» **Task instructions**
- 1) Answer these questions from the passage on splicing signals, one line each:
(a) What are the four kinds of splicing-regulatory elements it lists?
(b) What rule describes the symmetric distribution expected under a neutral evolution model?
(c) What share of the genome do deep intronic sequences account for?
- 2) Summarize the passage on splicing signals in two sentences.

» **Passage shown**

Accurate pre-mRNA splicing requires primary splicing signals, including the splice sites, a polypyrimidine tract, and a branch site, other splicing-regulatory elements (SREs). The SREs include exonic splicing enhancers (ESEs), exonic splicing silencers (ESSs), intronic splicing enhancers (ISEs), and intronic splicing silencers (ISSs), which are typically located near the splice sites. However, it is unclear to what extent splicing-driven selective pressure constrains exonic and intronic sequences, especially those distant from the splice sites. Here, we studied the distribution of SREs in human genes in terms of DNA strand-asymmetry patterns. Under a neutral evolution model, each mononucleotide or oligonucleotide should have a symmetric (Chargaff's second parity rule), or weakly asymmetric yet uniform, distribution throughout a pre-mRNA transcript. However, we found that large sets of unbiased, experimentally determined SREs show a distinct strand-asymmetry pattern that is inconsistent with the neutral evolution model, and reflects their functional roles in splicing. ESEs are selected in exons and depleted in introns and vice versa for ESSs. Surprisingly, this trend extends into deep intronic sequences, accounting for one third of the genome. Selection is detectable even at the mononucleotide level, so that the asymmetric base compositions of exons and introns are predictive of ESEs and ESSs. We developed a method that effectively predicts SREs based on strand asymmetry, expanding the current catalog of SREs. Our results suggest that human genes have been optimized for exon and intron discrimination through an RNA landscape shaped during evolution.

» **Information shown**
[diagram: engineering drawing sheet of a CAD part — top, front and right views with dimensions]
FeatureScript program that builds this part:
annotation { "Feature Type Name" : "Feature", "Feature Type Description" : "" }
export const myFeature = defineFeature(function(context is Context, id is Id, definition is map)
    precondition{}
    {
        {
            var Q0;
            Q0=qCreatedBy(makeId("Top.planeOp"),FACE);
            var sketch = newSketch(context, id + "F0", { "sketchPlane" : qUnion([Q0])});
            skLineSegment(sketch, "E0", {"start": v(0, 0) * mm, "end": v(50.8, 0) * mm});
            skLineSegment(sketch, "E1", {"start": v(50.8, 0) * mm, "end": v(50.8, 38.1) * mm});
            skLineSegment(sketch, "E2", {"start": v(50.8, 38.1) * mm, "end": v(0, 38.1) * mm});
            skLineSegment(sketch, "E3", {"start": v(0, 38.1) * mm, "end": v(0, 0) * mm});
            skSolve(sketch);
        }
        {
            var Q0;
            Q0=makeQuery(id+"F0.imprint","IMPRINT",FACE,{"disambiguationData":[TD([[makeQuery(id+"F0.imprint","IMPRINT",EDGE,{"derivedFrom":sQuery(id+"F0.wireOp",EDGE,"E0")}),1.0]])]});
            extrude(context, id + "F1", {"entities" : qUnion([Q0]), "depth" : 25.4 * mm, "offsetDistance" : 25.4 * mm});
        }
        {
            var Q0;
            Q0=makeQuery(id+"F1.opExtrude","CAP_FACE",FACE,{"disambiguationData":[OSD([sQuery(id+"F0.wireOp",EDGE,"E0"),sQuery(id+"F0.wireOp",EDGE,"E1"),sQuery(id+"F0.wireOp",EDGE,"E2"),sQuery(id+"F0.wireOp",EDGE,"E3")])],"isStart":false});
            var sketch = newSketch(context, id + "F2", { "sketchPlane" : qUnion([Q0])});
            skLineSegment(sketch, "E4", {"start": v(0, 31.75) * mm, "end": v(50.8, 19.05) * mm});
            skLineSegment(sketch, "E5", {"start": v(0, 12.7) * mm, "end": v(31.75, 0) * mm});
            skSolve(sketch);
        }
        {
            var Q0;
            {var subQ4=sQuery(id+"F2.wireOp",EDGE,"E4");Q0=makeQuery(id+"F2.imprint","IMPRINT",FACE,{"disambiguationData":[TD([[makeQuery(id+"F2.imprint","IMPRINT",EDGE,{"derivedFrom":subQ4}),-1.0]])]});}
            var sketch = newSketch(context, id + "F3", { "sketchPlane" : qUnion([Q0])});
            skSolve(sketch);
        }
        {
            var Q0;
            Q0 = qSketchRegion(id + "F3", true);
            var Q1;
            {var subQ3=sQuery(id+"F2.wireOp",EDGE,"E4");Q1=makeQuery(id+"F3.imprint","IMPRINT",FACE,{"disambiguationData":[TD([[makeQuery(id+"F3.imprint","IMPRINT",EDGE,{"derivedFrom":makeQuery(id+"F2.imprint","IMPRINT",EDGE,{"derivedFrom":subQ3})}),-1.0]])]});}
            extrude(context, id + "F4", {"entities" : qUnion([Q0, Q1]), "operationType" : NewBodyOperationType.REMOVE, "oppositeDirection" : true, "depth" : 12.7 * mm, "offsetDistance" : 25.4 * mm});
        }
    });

» **Answers provided**
- 1)
(a) Exonic splicing enhancers (ESEs), exonic splicing silencers (ESSs), intronic splicing enhancers (ISEs), and intronic splicing silencers (ISSs).
(b) Chargaff's second parity rule.
(c) One third.

- 2) Experimentally determined splicing-regulatory elements in human genes show a strand-asymmetry pattern that is inconsistent with neutral evolution. ESEs are selected in exons and depleted in introns, ESSs show the reverse, the trend extends into deep intronic sequences, and a method based on strand asymmetry effectively predicts these elements.